* start LISTED ENTRIES *

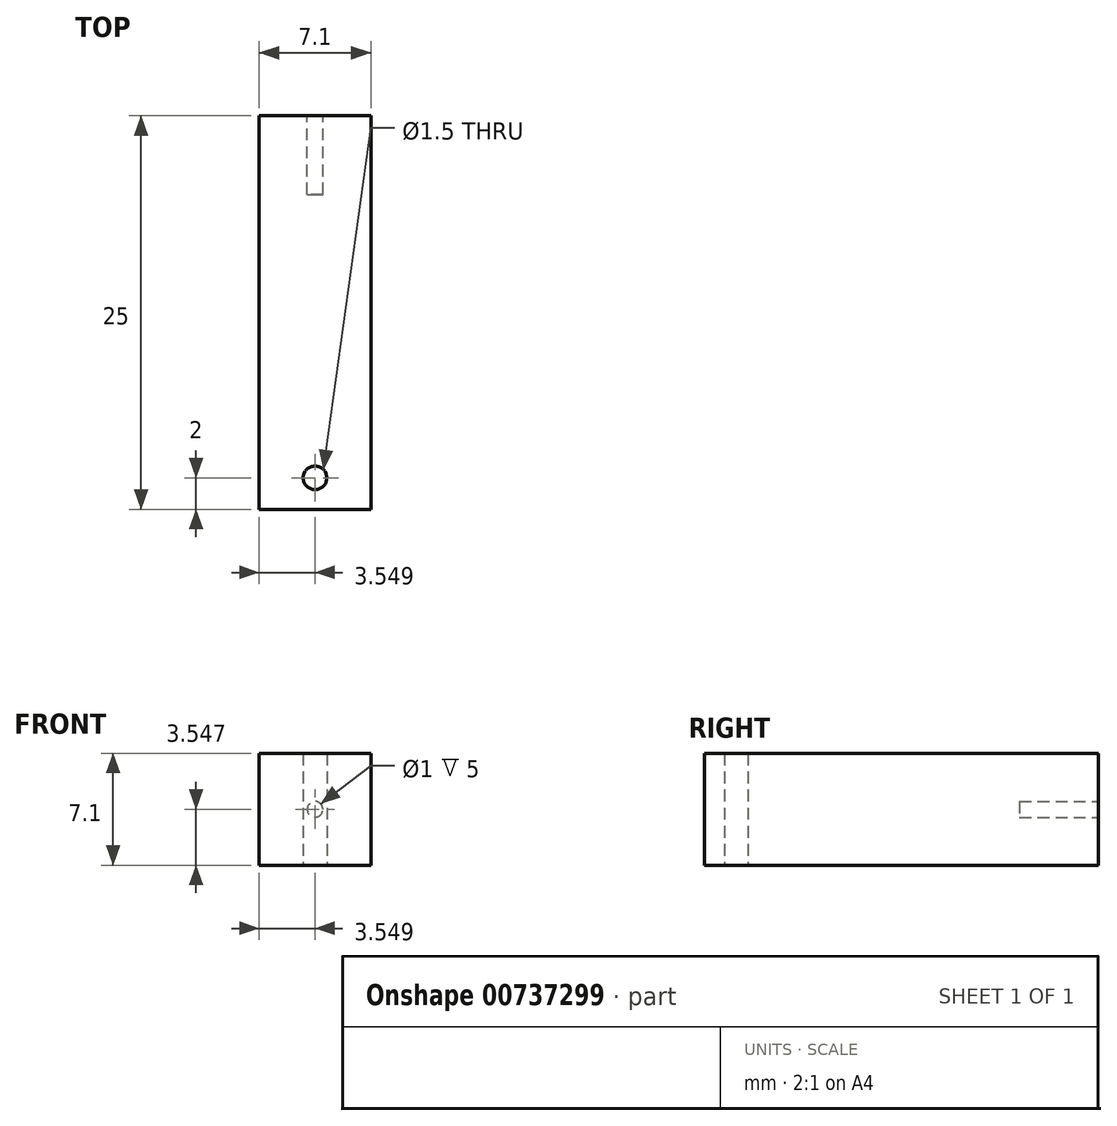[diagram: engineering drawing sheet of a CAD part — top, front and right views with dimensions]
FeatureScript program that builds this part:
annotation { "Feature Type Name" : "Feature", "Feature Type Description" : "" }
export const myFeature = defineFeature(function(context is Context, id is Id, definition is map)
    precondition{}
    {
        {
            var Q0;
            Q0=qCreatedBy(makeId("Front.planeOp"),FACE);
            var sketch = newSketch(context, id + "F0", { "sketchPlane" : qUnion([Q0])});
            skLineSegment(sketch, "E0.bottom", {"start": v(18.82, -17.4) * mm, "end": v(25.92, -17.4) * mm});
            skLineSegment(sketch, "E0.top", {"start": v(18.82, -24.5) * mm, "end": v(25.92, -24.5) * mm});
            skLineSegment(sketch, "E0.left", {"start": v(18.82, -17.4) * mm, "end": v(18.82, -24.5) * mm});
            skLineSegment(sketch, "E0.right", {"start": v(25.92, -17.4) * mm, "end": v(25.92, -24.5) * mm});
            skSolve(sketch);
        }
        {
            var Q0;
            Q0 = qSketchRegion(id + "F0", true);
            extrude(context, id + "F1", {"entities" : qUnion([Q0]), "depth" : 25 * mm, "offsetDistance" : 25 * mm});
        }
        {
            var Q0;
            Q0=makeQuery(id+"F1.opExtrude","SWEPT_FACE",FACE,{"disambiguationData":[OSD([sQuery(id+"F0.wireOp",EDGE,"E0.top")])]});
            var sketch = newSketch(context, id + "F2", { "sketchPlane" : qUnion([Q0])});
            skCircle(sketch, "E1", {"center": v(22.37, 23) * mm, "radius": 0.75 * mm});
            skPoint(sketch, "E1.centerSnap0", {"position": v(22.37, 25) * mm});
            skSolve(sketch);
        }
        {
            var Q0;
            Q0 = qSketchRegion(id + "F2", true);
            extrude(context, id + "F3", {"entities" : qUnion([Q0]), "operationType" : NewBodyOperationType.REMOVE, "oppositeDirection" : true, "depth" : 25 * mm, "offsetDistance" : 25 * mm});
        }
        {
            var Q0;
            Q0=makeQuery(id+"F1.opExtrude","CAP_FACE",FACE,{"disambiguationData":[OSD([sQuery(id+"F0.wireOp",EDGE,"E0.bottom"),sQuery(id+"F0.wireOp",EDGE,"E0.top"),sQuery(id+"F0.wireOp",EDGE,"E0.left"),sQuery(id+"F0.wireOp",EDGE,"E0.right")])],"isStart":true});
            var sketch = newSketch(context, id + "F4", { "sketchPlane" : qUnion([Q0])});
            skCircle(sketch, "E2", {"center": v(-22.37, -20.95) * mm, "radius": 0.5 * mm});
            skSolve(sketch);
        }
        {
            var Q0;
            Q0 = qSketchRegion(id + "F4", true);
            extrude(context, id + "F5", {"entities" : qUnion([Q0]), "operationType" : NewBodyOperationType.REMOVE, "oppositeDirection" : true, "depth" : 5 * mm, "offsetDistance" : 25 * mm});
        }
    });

* end LISTED ENTRIES *

INSTRUCTION> Render the entries above, from their beginning through the line containing "export const myFeature", as a numbered list, with both ends included and blank lines omitted. Leave the pictures out of your answer.

TASK RESPONSE>
1. [diagram: engineering drawing sheet of a CAD part — top, front and right views with dimensions]
2. FeatureScript program that builds this part:
3. annotation { "Feature Type Name" : "Feature", "Feature Type Description" : "" }
4. export const myFeature = defineFeature(function(context is Context, id is Id, definition is map)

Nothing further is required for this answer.